(Records for this exercise Opens)
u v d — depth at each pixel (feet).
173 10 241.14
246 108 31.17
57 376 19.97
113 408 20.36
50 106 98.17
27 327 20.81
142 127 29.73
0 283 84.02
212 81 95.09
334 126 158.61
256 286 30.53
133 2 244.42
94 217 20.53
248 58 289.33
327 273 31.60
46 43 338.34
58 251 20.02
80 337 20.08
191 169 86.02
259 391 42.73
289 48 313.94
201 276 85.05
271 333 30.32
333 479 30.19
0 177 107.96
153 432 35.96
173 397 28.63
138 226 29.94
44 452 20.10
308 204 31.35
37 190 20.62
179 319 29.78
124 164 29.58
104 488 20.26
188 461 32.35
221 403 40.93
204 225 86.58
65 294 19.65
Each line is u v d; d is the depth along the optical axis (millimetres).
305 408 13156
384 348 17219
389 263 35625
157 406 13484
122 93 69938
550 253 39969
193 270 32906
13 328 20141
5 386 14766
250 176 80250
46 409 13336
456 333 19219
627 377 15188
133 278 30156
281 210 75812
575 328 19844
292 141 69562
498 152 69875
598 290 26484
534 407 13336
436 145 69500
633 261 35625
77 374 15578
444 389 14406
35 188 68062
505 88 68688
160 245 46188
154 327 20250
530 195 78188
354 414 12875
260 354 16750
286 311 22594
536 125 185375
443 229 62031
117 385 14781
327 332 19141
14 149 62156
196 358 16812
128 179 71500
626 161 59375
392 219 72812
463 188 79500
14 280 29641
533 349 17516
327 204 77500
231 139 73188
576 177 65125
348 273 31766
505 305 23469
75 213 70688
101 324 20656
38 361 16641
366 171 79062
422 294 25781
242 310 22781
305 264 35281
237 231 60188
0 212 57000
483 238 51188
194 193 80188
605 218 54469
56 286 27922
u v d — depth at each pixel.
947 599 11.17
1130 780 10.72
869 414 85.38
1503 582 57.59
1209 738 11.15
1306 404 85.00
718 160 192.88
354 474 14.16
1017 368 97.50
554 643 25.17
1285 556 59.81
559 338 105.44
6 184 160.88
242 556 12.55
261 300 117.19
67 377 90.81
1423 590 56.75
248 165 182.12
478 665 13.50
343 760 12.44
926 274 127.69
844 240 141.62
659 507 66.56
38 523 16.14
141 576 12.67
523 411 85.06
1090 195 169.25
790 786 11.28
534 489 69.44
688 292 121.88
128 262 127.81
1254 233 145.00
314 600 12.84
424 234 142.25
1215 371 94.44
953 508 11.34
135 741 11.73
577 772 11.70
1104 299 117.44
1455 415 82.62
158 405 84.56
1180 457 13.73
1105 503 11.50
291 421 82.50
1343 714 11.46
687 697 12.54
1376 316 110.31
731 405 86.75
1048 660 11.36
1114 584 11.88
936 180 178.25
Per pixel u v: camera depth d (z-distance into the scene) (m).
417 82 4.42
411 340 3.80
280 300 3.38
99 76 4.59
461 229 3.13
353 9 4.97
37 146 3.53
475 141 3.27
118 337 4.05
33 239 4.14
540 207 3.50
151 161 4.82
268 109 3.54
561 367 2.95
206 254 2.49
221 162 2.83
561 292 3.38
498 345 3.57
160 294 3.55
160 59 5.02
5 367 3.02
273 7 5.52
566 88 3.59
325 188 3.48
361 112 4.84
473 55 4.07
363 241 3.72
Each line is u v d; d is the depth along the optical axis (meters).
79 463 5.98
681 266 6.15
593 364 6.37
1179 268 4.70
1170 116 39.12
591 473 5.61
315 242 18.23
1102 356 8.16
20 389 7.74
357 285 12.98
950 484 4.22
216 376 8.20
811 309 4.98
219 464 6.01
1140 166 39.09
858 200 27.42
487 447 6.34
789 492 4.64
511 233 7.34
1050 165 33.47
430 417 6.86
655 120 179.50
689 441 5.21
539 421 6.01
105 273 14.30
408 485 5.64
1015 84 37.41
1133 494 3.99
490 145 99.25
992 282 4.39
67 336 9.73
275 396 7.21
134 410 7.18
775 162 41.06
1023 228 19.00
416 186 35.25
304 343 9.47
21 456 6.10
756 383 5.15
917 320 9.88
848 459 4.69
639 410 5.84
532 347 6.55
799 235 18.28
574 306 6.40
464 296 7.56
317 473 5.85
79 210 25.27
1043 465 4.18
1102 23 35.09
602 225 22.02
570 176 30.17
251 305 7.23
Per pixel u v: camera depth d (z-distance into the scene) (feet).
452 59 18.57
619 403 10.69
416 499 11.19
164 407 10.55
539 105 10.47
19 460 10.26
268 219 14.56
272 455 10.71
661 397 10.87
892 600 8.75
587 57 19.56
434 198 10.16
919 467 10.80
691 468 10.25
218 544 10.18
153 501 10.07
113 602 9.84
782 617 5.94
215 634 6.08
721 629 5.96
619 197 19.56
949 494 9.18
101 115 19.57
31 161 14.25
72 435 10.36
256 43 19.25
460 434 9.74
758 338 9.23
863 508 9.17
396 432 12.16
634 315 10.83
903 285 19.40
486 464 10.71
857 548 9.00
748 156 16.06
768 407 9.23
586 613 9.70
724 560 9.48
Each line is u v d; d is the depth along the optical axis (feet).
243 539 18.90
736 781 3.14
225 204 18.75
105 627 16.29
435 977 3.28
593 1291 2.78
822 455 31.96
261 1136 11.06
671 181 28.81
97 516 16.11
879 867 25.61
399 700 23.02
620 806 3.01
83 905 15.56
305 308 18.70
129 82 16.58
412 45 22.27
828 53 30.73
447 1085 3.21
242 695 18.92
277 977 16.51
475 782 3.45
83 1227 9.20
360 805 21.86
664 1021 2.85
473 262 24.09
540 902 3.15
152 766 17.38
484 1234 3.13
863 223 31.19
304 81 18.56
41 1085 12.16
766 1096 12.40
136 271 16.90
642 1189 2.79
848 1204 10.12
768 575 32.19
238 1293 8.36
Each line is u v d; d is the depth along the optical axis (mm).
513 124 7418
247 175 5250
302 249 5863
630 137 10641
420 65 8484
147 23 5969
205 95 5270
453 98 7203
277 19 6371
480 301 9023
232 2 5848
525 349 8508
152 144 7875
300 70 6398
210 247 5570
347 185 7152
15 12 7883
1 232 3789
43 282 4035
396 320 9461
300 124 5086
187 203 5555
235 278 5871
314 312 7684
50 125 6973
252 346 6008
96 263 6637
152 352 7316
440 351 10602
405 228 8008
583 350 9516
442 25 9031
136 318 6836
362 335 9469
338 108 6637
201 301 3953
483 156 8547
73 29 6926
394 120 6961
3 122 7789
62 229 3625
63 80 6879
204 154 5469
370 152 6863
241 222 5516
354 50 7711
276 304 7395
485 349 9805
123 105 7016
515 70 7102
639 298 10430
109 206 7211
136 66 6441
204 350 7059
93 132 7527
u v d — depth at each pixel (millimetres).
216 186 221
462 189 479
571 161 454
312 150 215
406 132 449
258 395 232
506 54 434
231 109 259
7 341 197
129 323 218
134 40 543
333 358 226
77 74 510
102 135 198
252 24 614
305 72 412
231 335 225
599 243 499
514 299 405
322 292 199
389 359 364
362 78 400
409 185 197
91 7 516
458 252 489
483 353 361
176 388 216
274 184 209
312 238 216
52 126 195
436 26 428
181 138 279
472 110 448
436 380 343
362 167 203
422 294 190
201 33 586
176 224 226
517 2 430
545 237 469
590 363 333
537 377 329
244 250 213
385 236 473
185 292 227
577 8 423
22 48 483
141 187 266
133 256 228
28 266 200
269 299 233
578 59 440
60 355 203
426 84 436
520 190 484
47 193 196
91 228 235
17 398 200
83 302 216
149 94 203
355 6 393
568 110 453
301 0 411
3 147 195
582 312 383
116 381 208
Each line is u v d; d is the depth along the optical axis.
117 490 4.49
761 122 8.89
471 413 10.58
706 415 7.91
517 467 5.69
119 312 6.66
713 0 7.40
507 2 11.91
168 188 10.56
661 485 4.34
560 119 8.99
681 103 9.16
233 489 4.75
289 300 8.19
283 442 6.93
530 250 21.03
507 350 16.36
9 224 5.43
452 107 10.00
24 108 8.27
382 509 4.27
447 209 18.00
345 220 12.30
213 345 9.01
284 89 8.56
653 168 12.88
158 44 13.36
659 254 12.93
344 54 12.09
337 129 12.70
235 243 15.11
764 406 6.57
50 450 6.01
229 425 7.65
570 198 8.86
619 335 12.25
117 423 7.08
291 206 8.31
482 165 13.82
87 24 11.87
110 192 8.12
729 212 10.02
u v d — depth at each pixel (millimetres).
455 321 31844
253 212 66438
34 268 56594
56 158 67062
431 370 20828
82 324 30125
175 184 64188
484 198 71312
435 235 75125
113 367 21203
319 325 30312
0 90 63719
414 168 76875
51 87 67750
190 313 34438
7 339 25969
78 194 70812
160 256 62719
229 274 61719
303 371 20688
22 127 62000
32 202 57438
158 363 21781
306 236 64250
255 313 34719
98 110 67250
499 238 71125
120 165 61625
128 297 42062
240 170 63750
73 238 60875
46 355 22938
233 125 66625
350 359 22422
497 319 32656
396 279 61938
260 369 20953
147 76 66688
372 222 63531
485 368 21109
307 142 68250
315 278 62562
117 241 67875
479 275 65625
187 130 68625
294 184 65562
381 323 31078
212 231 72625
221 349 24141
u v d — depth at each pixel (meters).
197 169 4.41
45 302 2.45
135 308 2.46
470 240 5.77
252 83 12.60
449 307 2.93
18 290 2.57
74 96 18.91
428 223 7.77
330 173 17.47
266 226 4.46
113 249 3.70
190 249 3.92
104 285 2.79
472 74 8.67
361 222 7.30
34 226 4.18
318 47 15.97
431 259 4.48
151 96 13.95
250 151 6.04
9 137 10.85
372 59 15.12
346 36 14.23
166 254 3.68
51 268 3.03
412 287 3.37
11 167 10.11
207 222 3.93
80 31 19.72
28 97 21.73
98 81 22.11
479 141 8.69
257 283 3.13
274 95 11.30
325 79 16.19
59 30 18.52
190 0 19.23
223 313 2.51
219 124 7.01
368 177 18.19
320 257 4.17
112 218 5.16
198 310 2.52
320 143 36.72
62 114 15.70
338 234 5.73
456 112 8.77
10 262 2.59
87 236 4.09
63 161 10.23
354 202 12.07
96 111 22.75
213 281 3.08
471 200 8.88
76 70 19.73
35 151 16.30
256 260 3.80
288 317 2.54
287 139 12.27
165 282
(Records for this exercise Closes)
Having found the line with "63 161 10.23", transcribe it and each line after it to the end of the entries, with no other lines.

63 161 10.23
354 202 12.07
96 111 22.75
213 281 3.08
471 200 8.88
76 70 19.73
35 151 16.30
256 260 3.80
288 317 2.54
287 139 12.27
165 282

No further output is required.